Une brique dans le ventre L’histoire d’Arsène
Laplume ressemble à celle de Keup, l’expansionnisme et le sens de l’autopromotion en plus. Ce fils de paysans a transformé la station-essence et l’échoppe de son beau-père en centre commercial qui emploie aujourd’hui 600 personnes. Le Shoppingcenter Massen se veut un endroit haut de gamme ; le bœuf dry-aged est exposé comme dans une joaillerie et le parking donne sur un pré où paissent des highlanders. Il y a quelques mois, une annexe du centre commercial, en forme de bloc de béton d’aluminium, a ouvert de l’autre côté de la route. Comme Christiane Wickler à Oberpallen, Laplume profite de l’ouverture dominicale autorisée pour les centres commerciaux en région frontalière. Il présente son histoire comme celle d’une utilisation intelligente, c’est-à-dire à long terme, d’une niche de souveraineté. « L’argent est venu du tourisme à la pompe. Mais nous ne l’avons pas investi dans des Ferrari, nous l’avons investi dans des briques. Aujourd’hui, les stations-service ne constituent plus qu’un tiers de notre chiffre d’affaires. Pour voir ce qui arrive quand on ne fait pas des investissements dans des surfaces correctes, allez voir la douzaine de stations-service décrépites à Martelange... »
L’histoire récente de Weiswampach peut se lire comme celle d’une captation des flux commerciaux et financiers dans une région qui forme depuis toujours un micro-espace économique. Lorsqu’on aperçoit, en bordure de route, les gigantesques panneaux d’affichage de Knauf ou Massen, on sait qu’on vient de passer la frontière et qu’on roule désormais en Belgique. (De tels publicités étant interdites sur les voiries luxembourgeoises.) Laplume lorgne en direction du marché de l’immobilier des bureaux. Il héberge déjà deux fiduciaires sur 800 mètres carrés et veut, d’ici 2018, ouvrir un « centre d’affaires » de pas moins de 5 000 mètres carrés. « Ce sera fantastique ; les employés auront une vue sur la vallée, sur la réserve naturelle.
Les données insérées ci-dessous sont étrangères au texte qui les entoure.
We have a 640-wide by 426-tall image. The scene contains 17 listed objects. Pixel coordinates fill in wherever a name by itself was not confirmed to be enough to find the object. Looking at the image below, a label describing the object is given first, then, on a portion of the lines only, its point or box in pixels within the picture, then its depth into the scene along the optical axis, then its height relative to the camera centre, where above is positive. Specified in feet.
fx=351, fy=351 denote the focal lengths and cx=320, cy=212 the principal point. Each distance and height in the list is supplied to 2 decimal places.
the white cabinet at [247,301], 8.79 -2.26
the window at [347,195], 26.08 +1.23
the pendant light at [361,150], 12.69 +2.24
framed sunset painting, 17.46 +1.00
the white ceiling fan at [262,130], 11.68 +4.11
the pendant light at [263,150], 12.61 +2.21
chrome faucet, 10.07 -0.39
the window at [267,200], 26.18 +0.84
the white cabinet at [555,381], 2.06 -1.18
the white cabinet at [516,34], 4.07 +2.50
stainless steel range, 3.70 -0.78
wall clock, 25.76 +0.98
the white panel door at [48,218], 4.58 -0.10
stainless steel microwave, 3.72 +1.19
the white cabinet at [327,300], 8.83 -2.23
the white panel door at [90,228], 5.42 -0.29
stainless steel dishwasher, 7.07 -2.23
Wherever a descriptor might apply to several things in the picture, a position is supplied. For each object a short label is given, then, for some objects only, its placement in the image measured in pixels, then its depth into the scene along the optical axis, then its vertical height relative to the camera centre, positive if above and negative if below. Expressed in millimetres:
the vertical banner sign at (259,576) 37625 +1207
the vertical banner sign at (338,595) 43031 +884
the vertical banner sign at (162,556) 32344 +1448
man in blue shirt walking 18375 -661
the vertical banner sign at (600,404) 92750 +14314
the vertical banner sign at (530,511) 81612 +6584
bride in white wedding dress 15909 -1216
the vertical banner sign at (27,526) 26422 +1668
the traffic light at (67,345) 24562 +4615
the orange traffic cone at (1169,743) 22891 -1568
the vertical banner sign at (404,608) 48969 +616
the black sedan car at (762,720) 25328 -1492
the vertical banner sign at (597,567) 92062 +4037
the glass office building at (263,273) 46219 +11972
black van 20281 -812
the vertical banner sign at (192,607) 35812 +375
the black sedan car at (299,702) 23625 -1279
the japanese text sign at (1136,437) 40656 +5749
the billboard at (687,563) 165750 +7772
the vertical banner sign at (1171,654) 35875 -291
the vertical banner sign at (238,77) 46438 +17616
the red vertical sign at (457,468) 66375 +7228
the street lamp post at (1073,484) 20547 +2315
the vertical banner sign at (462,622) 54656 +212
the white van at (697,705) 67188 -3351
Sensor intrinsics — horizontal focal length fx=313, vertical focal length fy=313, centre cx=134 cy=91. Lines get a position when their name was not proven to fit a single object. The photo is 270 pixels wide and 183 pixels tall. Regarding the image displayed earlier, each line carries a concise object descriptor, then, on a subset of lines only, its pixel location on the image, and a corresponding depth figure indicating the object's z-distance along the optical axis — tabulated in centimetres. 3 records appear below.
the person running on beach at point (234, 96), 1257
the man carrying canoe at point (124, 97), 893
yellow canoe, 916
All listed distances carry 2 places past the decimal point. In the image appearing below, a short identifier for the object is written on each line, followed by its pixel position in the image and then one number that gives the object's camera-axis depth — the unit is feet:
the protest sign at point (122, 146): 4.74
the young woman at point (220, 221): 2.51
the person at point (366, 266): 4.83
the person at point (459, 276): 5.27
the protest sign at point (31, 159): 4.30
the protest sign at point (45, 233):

Au lieu de payer 35 euros le mètre carré comme en Ville, ils en paieront entre quinze et vingt. » (Christiane Wickler, encore elle, a choisi une stratégie similaire en transformant une vieille Q8 à Oberpallen en bureaux pour PME et start-ups.)
Le rêve du bourgmestre précédent, c’était le tourisme. Entre 1972 et 1984, Mathias (dit Mett) Schon fit construire deux lacs artificiels, un camping, un bloc sanitaire et une buvette. Actuellement, un promoteur et un investisseur mystérieux (il aura jusqu’au 31 mars pour se matérialiser) projette d’y construire un hôtel de luxe de soixante chambres, tennis, squash, sauna et centre fitness inclus. Sur l’autre rivage, devrait naître une gated community d’une cinquantaine de chalets de luxe.